Place the bacon in a large pot over medium heat and cook until slightly crisp. This should take about 7 minutes. With a slotted spoon, remove the bacon and place on top of a plate lined with paper towels, leaving all the bacon grease in the pan.
Return the pan with the bacon grease back to the stove on medium heat. Add the onion, celery, jalapeno, and garlic. Saute until the veggies are translucent, which should take about 7 minutes. Add the butter and continue to stir the veggies along with the butter so the veggies don’t stick to the pan or burn.

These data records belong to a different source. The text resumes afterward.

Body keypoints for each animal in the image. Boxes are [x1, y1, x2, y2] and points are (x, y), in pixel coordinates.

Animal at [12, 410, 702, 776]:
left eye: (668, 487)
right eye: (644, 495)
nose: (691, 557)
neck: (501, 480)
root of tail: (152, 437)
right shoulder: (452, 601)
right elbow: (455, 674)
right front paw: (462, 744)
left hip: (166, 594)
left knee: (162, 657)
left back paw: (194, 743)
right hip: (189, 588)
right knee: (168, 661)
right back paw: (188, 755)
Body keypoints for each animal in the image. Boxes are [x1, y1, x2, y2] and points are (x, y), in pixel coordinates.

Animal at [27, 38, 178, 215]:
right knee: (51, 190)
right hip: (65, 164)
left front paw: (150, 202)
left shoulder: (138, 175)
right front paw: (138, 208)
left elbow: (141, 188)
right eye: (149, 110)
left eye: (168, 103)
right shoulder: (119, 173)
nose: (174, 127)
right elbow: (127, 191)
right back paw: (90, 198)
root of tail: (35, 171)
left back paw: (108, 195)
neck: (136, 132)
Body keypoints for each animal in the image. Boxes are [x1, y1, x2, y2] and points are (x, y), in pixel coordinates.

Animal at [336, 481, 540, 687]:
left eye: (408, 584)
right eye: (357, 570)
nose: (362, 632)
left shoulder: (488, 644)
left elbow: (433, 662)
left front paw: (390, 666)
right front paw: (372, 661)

Once the butter has melted, stir in the flour and cook for a minute or two. A cup at a time, stir in the chicken broth making sure there are no clumps. Once all of the broth has been added, allow the mixture to simmer for 10 minutes. As you are stirring make sure you scrape the bottom of the pot with your spoon to get all the bacon fat mixed into the soup.

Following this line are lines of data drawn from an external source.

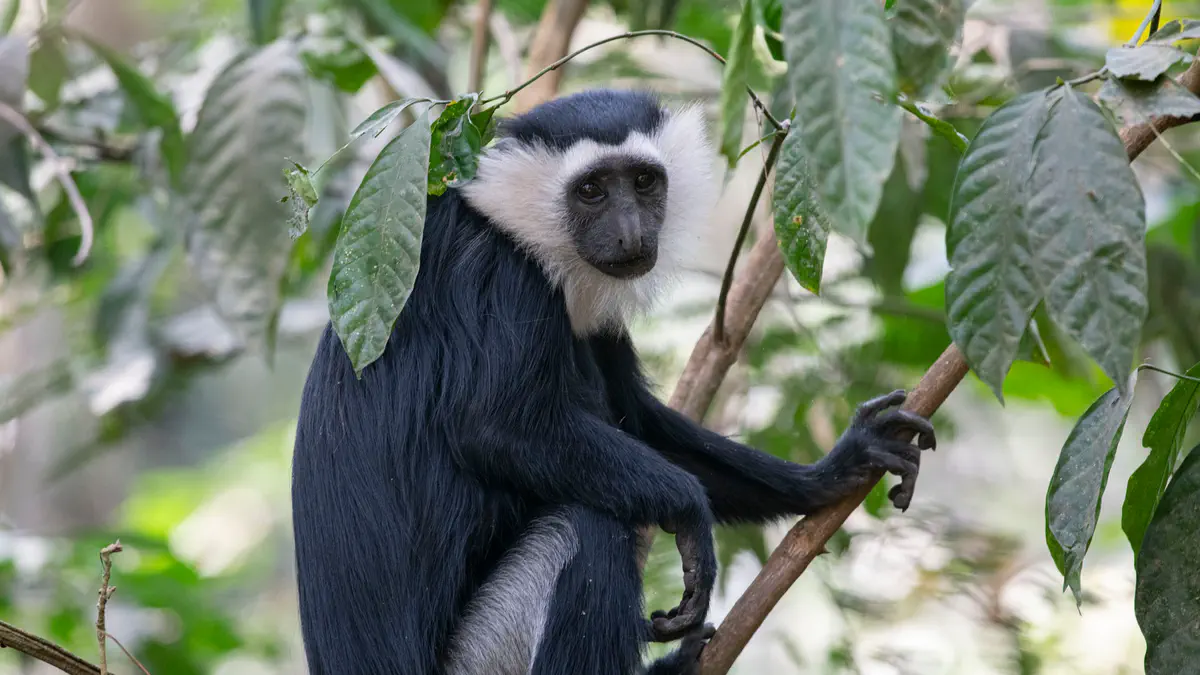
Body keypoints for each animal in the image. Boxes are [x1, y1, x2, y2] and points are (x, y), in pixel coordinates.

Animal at [291, 88, 936, 675]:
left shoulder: (595, 324)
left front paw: (834, 471)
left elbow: (638, 422)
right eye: (591, 190)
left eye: (644, 182)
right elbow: (493, 427)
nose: (629, 234)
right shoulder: (501, 276)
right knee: (587, 526)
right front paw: (690, 517)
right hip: (479, 660)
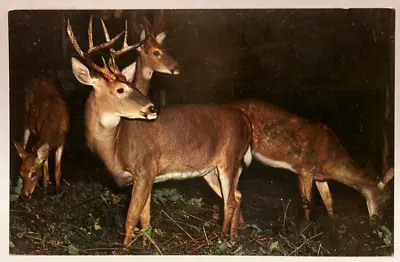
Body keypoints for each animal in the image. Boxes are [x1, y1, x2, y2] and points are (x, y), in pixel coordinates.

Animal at [67, 16, 252, 246]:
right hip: (211, 169)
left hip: (230, 159)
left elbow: (130, 220)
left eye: (133, 86)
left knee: (230, 202)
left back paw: (222, 240)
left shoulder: (145, 168)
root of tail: (246, 121)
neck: (115, 146)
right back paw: (234, 238)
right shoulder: (147, 176)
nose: (152, 108)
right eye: (121, 89)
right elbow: (144, 218)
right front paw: (147, 245)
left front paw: (125, 248)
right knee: (237, 195)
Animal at [230, 98, 396, 223]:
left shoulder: (319, 176)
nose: (378, 219)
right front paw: (308, 227)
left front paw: (333, 221)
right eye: (387, 199)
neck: (331, 160)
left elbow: (328, 200)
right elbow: (307, 202)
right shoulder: (305, 170)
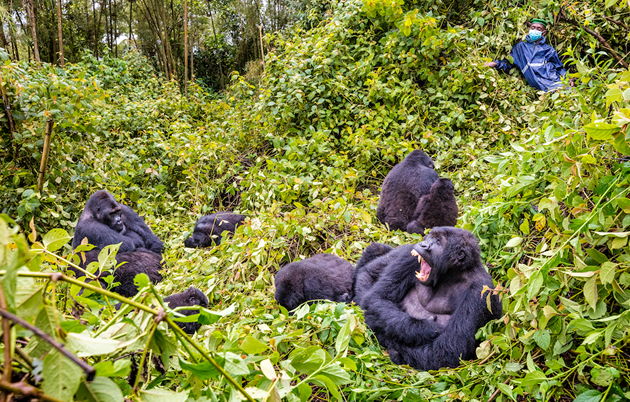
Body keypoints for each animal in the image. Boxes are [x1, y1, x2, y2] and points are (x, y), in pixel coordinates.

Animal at [356, 228, 504, 372]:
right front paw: (428, 328)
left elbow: (448, 349)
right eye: (429, 237)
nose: (423, 245)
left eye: (438, 242)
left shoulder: (481, 292)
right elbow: (377, 299)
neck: (453, 274)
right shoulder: (408, 257)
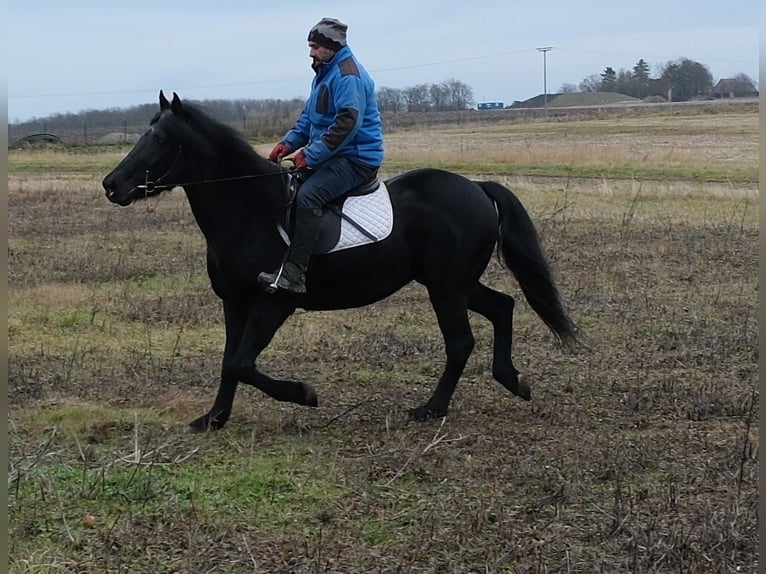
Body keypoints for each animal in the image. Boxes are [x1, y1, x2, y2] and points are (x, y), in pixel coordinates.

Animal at [102, 91, 577, 431]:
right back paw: (513, 380)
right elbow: (229, 361)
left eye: (161, 140)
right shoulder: (234, 302)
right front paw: (213, 419)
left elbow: (241, 362)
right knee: (502, 306)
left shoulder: (274, 302)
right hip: (453, 283)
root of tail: (476, 188)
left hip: (446, 288)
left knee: (461, 341)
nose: (111, 185)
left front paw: (304, 393)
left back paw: (431, 408)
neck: (250, 209)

Add the ale to the soup base and stir. Allow it to simmer for another 10 minutes. Add the heavy cream, Dijon mustard and Worcestershire sauce. Crumble the bacon then return the bacon to the soup. Stir to make sure everything is evenly incorporated. Add the sharp cheddar cheese and the pepper jack cheese to the pan and stir until the cheese completely melts. Add the cayenne pepper, salt, and pepper to taste and enjoy.